• **TEXT PASSAGE**

Other commonly used expressions or terms describing a plietesial life history include gregarious flowering, mast seeding, and supra-annual synchronized semelparity (semelparity = monocarpy).
Certain species of unrelated families of flowering plants Arecaceae, Scrophulariaceae, Fabaceae, Apocynaceae, and Acanthaceae are plietesial.[1] This type of life history is especially well known among certain bamboos (family Poaceae) some of which have a life cycle of 40 to 50 years.[2]
It is not clear why gregarious flowering after long vegetative intervals would be associated with death after flowering, although both are associated with higher reproductive outputs.[3]
There is considerable variation in life history for Strobilanthes.[4] Most known plietesial Strobilanthes take between 10 and 15 years (usually 12; although reports of 5 to 9 year cycles also have been made[5]) to flower gregariously, set seed, and die. The flowering periodicity in all individuals is rarely 100%, with the result that flowering of rare individuals in non-mass-flowering years is not uncommon. In some species, mass flowering occurs over a wide area on a species-specific cycle; in other species, populations in different regions follow their own cycles. Some species flower gregariously in certain years but do not die following the mass flowering, and are therefore not plietesial. At least one species exhibits different flowering patterns in different portions of its range. The perennial Strobilanthes wallichii flowers annually in the eastern Himalayan portion of its range and plietesially in the western Himalayan portion (Wood 1994). Literature reports of life history for some taxa are ambiguous. For example, Robinson (1935) noted a 12 year plietesial cycle for S. consanguineus C.B. Clarke whereas Bowden (1950) indicated that this species flowers every year. Such discrepancies likely result either from misidentifications of or life history variations within taxa.[1]

• **WHAT NEEDS TO BE DONE**
Turn the paragraph in the passage on plietesial plants that begins "There is considerable variation in life history for Strobilanthes" into a short bulleted list that keeps its main facts.

• **RECORD EXCERPTS**
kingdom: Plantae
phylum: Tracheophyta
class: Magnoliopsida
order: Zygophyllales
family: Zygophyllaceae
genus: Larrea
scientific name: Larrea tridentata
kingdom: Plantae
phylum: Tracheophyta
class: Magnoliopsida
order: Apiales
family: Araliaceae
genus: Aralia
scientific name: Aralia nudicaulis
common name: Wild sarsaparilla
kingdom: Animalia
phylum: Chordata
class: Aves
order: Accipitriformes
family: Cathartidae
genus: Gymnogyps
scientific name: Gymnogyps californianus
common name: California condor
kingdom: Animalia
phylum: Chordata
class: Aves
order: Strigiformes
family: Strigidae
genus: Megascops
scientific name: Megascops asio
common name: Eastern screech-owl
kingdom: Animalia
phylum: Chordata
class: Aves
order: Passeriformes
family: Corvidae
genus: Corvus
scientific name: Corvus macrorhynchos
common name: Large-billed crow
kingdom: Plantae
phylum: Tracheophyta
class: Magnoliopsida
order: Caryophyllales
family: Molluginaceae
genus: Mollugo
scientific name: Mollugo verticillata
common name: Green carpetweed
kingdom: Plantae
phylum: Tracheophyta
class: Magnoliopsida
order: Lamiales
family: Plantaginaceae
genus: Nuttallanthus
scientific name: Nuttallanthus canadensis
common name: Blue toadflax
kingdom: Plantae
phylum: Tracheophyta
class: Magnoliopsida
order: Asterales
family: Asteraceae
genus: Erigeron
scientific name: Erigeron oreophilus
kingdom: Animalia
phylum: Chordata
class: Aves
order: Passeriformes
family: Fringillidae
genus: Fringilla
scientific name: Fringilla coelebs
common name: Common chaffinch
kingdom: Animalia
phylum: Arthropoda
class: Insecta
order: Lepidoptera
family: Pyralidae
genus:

• **RESPONSE AREA**
- Life history varies considerably within Strobilanthes.
- Most known plietesial Strobilanthes take 10 to 15 years, usually 12, to flower gregariously, set seed, and die. Cycles of 5 to 9 years have also been reported.
- Rarely do all individuals flower on the cycle, so a few plants often flower in non-mass-flowering years.
- In some species, mass flowering occurs over a wide area on a species-specific cycle. In others, populations in different regions follow their own cycles.
- Some species flower gregariously but do not die afterward, so they are not plietesial.
- At least one species flowers differently in different parts of its range. Strobilanthes wallichii flowers annually in the eastern Himalayas and plietesially in the western Himalayas (Wood 1994).
- Published reports for some taxa are ambiguous. Robinson (1935) recorded a 12-year plietesial cycle for S. consanguineus, while Bowden (1950) said it flowers every year.
- These discrepancies likely come from misidentifications or from life history variation within taxa.